# Who Makes This?



## fordy (Oct 4, 2010)

Please can someone help me I was given this when I used to work for Honda by a bigwig from Japan on a visit. I've lost the manual and box unfortunately so can't give more info. Number on back is yt59-0AA0 air think that's Honda part number which doesn't go into Honda parts system I think this is a seiko number 330316 what I'm really after is a rough value as I have other watches that need to be insured so need to tell them approx value. I have tried to take a picture but without much success if I manage it I'll post ASAP. Many thanks in advance Gary


----------



## tixntox (Jul 17, 2009)

Are you sure it's not 7T59, which is a Seiko model number? Try completed listings in an advanced search on the bay for current sale values.

Mike


----------



## fordy (Oct 4, 2010)

I had to double check but it is YT59 I'm afraid I've been trying for ages to find out about this I haven't found a single picture anywhere even high end jewellers can't help.


----------



## fordy (Oct 4, 2010)

Sorry forgot to introduce myself, my name is Gary joined a long time ago back in 2010 bu never really had the chance to sit down and browse. I currently have 4 watches, all different styles and makes. Ted baker chronograph with brown leather strap, police chronograph black ceramic, citizen Eco drive skyhawk and said watch above. I would love to put pictures up but I haven got a clue how to from an iPad, if there is a post I've missed on how to then I apologise.


----------



## wookie (Apr 27, 2009)

the "yt" bit of the number is one used by pulsar, I know they make a yt57 and a yt58, it's the cheaper version of the seiko kinetic 5m43, so I wouldn't be surprised to find a yt59 too

wook


----------



## fordy (Oct 4, 2010)

I've had a look at the pulsar yt models but it looks nothing like them I'm afraid but thanks for input it looks like a seiko as wonder is at 4 o clock position


----------



## Fortean101 (Jul 2, 2012)

Fordy you can download tapatalk which has a picture hosting feature, invaluable really as you are using apple iOS. Tapatalk costs 69p (at least for the iPhone version anyway)


----------



## SEIKO7A38 (Feb 12, 2009)

Does your watch look anything like this?










See: http://forums.watchu...tml#post5163505



> Honda 200m kinetic made by Seiko a few years back


----------



## fordy (Oct 4, 2010)

Eureka that's the kiddie, have you changed strap as mine is stainless steel bracelet type.


----------



## mrteatime (Oct 25, 2006)

DeeDubya said:


> Does your watch look anything like this?
> 
> 
> 
> ...


wow.....liking that a lot! let me know if you ever want to sell!


----------



## SEIKO7A38 (Feb 12, 2009)

fordy said:


> Eureka that's the kiddie, have you changed strap as mine is stainless steel bracelet type.

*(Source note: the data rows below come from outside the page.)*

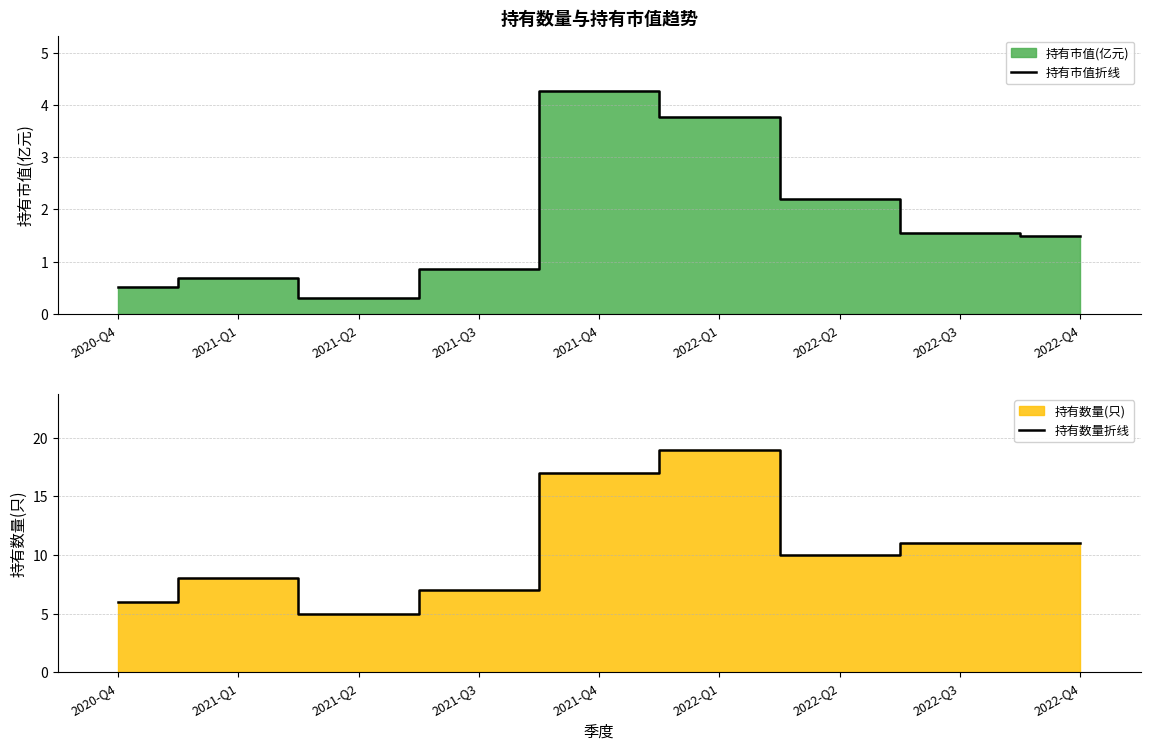

Reading left to right, extract all data points from this chart.

持有市值折线: 0.5	0.7	0.3	0.9	4.3	3.8	2.2	1.6	1.5
持有数量折线: 6.0	8.0	5.0	7.0	17.0	19.0	10.0	11.0	11.0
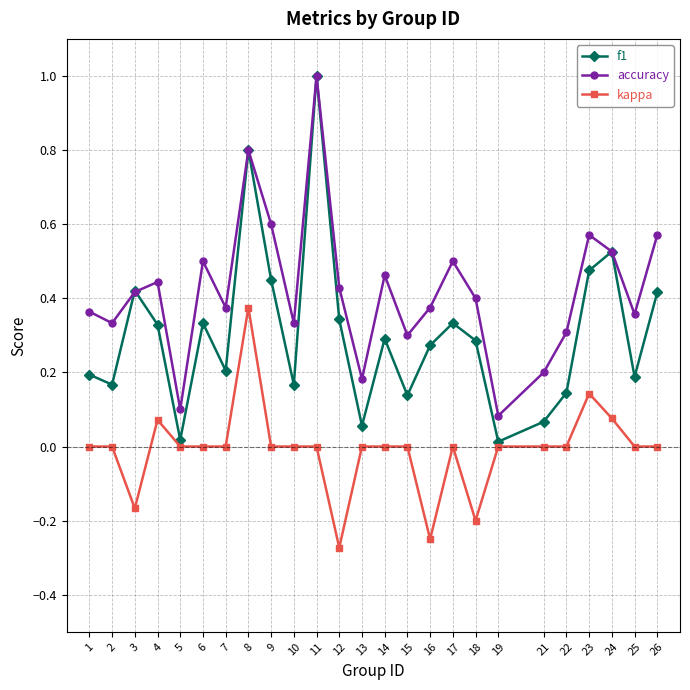

At which category does the chart reach its peak across all series?

11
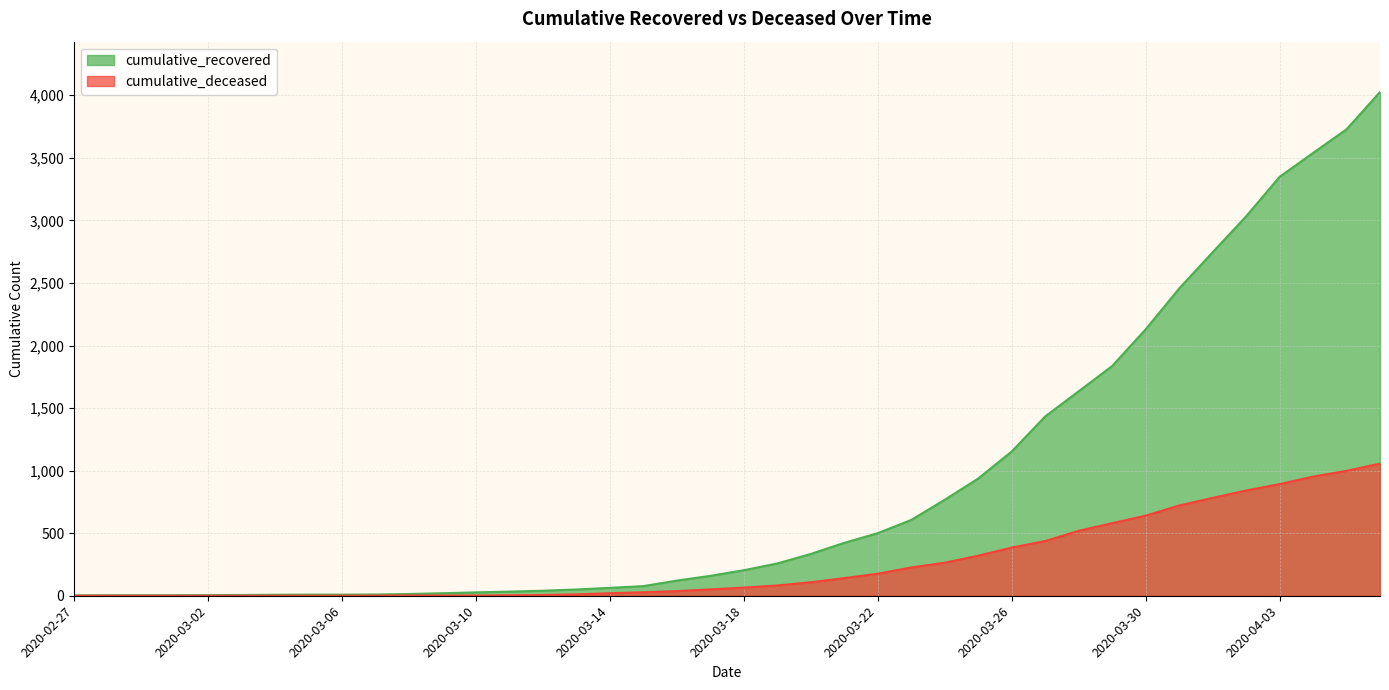

Between 2020-03-11 and 2020-04-04, which is larger?

2020-04-04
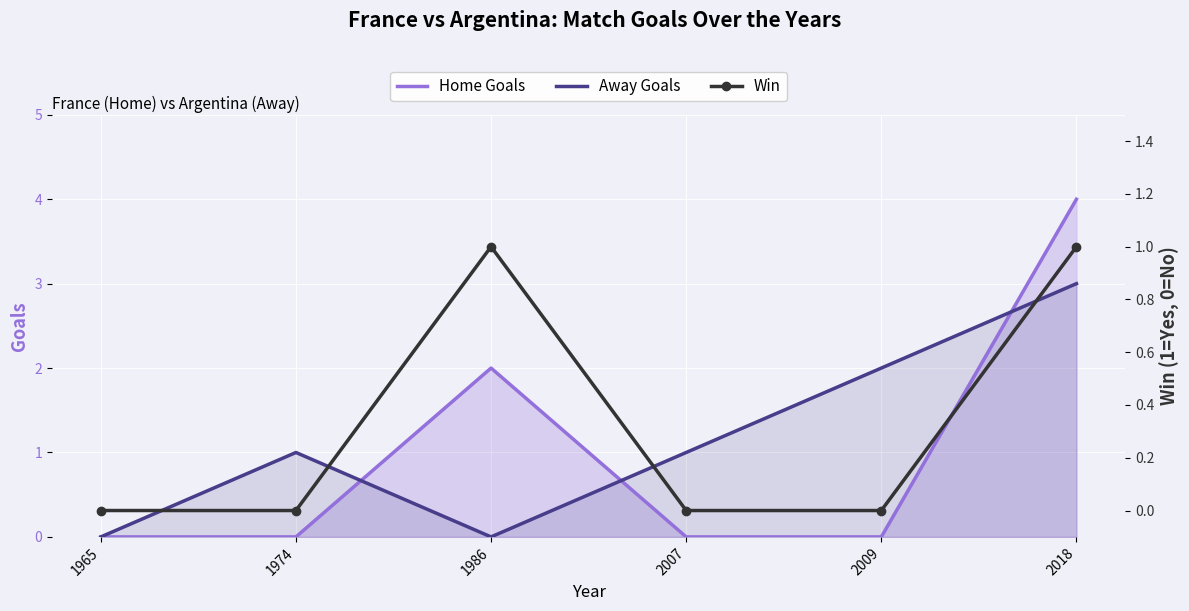

How many values in the Home Goals series exceed 0?

2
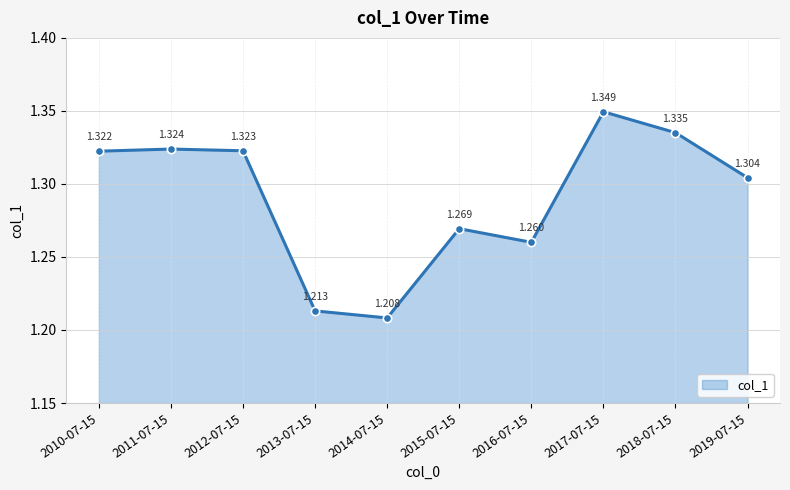

What is the label of the 7th point from the right?

2013-07-15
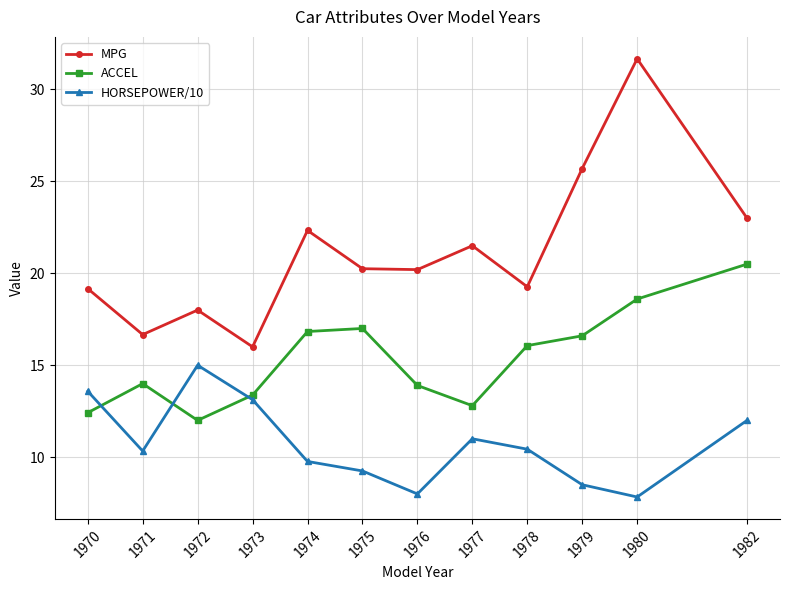

Is it true that ACCEL equals 22.4 at 1975?

False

Not my watch. Somebody else's pics in WUS Wednesday WRUW thread I linked. In the second photo it's on a bracelet.


----------



## fordy (Oct 4, 2010)

That is The watch I've got, Deedubya I've spent almost 6months trying to find out and you've done it in less than a day for that I thank you for your time.


----------



## SNAKEBITE (Feb 13, 2012)

Could it be a Pulsar movement in a case of a different source?


----------